An integrated continuous-flow microfluidic sensor for long-term monitoring of microalgae growth in a tubular photobioreactor

Abstract

Spirulina (Arthrospira platensis) is a valuable cyanobacterium used for various applications, including health supplements, cosmetics, biofertilizers, carbon capture, and biofuels. Efficient monitoring of microalgae growth in photobioreactors is crucial for optimizing yields in large-scale culturing. Existing monitoring systems take samples from the bioreactor at different intervals and perform the visualization and quantification of algae growth parameters. In this work, a microfluidic platform is mounted on a tubular photobioreactor, and the system continuously monitors the growth behavior of Spirulina over several days, with algal development captured on demand. Furthermore, the microfluidic sensor is fabricated using a novel xurography-based approach on photopolymer sheets. It captures real-time micrographs of algae continuously for 5 days (over 120 hours) under two different conditions: open-loop and closed-loop.
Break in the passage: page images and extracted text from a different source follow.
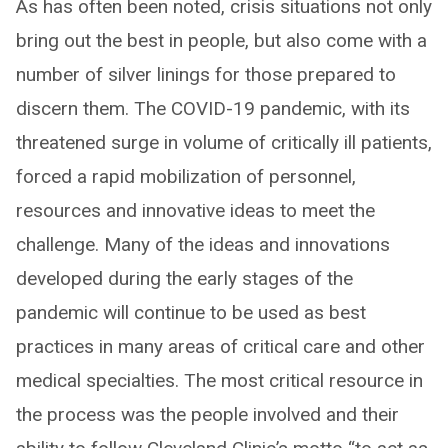
As has often been noted, crisis situations not only
bring out the best in people, but also come with a
number of silver linings for those prepared to
discern them. The COVID-19 pandemic, with its
threatened surge in volume of critically ill patients,
forced a rapid mobilization of personnel,
resources and innovative ideas to meet the
challenge. Many of the ideas and innovations
developed during the early stages of the
pandemic will continue to be used as best
practices in many areas of critical care and other
medical specialties. The most critical resource in
the process was the people involved and their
In the open-loop configuration, the sensor hydrostatically taps the algal medium from the bioreactor at regular intervals. In contrast, the closed-loop sensor continuously (24/7) circulates the culture medium through the microchip for visualization without the use of any driving mechanism. From the micrographs, algal cell density, cell count, and trichome length are estimated continuously, and all parameters exhibited an increasing trend over time. Importantly, the cell density obtained from the microfluidic sensor closely matches with the conventional benchmark glass slide method, with an error of less than 3.3%. The microfluidic monitoring platform is found to be low-cost, accurate, fast, and efficient compared to existing systems, and moreover, it is easily amenable to automation.